◆ **TEXT**
★ ★ ★

Jimmy Carter to mediate in King legacy dispute

Former US president Jimmy Carter is stepping in to help resolve a legal battle over Martin Luther King Jr’s travelling bible and 1964 Nobel Peace Prize.

Former US president Jimmy Carter is stepping in to help resolve a legal battle over Martin Luther King Jr’s travelling bible and 1964 Nobel Peace Prize.

The civil rights icon’s estate, which is controlled by his sons, last year asked a judge to order their sister to surrender the items. In a board of directors meeting last year, Martin Luther King III and Dexter Scott King voted against Bernice King to sell the two artefacts to a private buyer.

Lawyers for the two sides told Fulton County Superior Court Judge Robert McBurney in May that they were close to an agreement but not quite there.

McBurney issued an order instructing them to use a mediator to resolve the dispute after a lawyer for Bernice King asked the judge to order mediation and the estate’s lawyer did not object.

“I am honoured to be working with the King family in an effort to resolve the legal issues relating to their remarkable legacy,” Carter said in a statement issued after a meeting at the Carter Centre.

“I have great respect for each of the three heirs of this legacy. They are working diligently with me, and I believe we will be able to resolve these difficult disputes once and for all.”

★ ★ ★

◆ **THINGS TO DO**
• a. In the King legacy article, which judge did lawyers for the two sides tell in May that they were close to an agreement?
• b. Write out the King legacy article again, covering everything from "Jimmy Carter to" down to "not quite there.", and rename "artefacts" to "heirlooms".
The records that come next are from a separate source, not from the King legacy article.

★ ★ ★

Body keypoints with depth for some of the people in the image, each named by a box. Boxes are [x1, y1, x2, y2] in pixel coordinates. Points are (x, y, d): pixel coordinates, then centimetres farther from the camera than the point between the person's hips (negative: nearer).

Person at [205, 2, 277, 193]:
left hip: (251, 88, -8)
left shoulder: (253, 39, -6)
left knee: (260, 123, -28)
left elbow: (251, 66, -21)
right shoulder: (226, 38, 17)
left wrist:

★ ★ ★

◆ **SOLUTIONS PER TASK**
• a. Fulton County Superior Court Judge Robert McBurney.

• b.
Jimmy Carter to mediate in King legacy dispute

Former US president Jimmy Carter is stepping in to help resolve a legal battle over Martin Luther King Jr’s travelling bible and 1964 Nobel Peace Prize.

Former US president Jimmy Carter is stepping in to help resolve a legal battle over Martin Luther King Jr’s travelling bible and 1964 Nobel Peace Prize.

The civil rights icon’s estate, which is controlled by his sons, last year asked a judge to order their sister to surrender the items. In a board of directors meeting last year, Martin Luther King III and Dexter Scott King voted against Bernice King to sell the two heirlooms to a private buyer.

Lawyers for the two sides told Fulton County Superior Court Judge Robert McBurney in May that they were close to an agreement but not quite there.